+++ SUPPLIED INFORMATION +++

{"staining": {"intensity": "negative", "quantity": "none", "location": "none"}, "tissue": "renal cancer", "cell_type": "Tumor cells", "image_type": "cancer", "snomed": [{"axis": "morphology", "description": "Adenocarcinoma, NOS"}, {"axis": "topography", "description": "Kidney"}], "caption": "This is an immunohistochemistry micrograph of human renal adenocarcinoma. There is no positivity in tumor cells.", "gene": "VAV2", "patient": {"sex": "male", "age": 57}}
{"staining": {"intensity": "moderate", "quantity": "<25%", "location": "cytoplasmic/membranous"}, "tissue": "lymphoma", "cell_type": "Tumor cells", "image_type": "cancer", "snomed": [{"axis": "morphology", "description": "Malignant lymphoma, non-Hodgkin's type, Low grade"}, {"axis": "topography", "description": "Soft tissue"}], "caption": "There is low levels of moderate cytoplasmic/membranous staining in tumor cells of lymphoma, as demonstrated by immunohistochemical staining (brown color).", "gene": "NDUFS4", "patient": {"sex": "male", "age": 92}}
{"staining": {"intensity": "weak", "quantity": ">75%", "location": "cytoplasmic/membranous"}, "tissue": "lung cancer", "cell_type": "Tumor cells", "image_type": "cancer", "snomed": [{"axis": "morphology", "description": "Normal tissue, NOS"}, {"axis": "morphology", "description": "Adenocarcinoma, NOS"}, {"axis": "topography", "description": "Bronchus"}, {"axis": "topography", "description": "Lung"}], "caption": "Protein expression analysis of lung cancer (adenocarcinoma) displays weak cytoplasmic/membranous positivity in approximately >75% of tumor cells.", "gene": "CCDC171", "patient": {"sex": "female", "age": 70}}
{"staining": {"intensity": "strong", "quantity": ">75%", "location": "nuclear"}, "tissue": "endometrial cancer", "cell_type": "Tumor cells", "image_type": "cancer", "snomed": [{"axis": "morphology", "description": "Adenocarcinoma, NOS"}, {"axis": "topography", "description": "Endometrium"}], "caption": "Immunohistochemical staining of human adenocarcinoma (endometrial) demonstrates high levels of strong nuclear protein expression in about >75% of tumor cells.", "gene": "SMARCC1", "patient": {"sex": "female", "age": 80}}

+++

Everything from the line with "non-Hodgkin's type, Low" through the line with "expression analysis of" in the listing above must be retyped exactly, with nothing added.

{"staining": {"intensity": "moderate", "quantity": "<25%", "location": "cytoplasmic/membranous"}, "tissue": "lymphoma", "cell_type": "Tumor cells", "image_type": "cancer", "snomed": [{"axis": "morphology", "description": "Malignant lymphoma, non-Hodgkin's type, Low grade"}, {"axis": "topography", "description": "Soft tissue"}], "caption": "There is low levels of moderate cytoplasmic/membranous staining in tumor cells of lymphoma, as demonstrated by immunohistochemical staining (brown color).", "gene": "NDUFS4", "patient": {"sex": "male", "age": 92}}
{"staining": {"intensity": "weak", "quantity": ">75%", "location": "cytoplasmic/membranous"}, "tissue": "lung cancer", "cell_type": "Tumor cells", "image_type": "cancer", "snomed": [{"axis": "morphology", "description": "Normal tissue, NOS"}, {"axis": "morphology", "description": "Adenocarcinoma, NOS"}, {"axis": "topography", "description": "Bronchus"}, {"axis": "topography", "description": "Lung"}], "caption": "Protein expression analysis of lung cancer (adenocarcinoma) displays weak cytoplasmic/membranous positivity in approximately >75% of tumor cells.", "gene": "CCDC171", "patient": {"sex": "female", "age": 70}}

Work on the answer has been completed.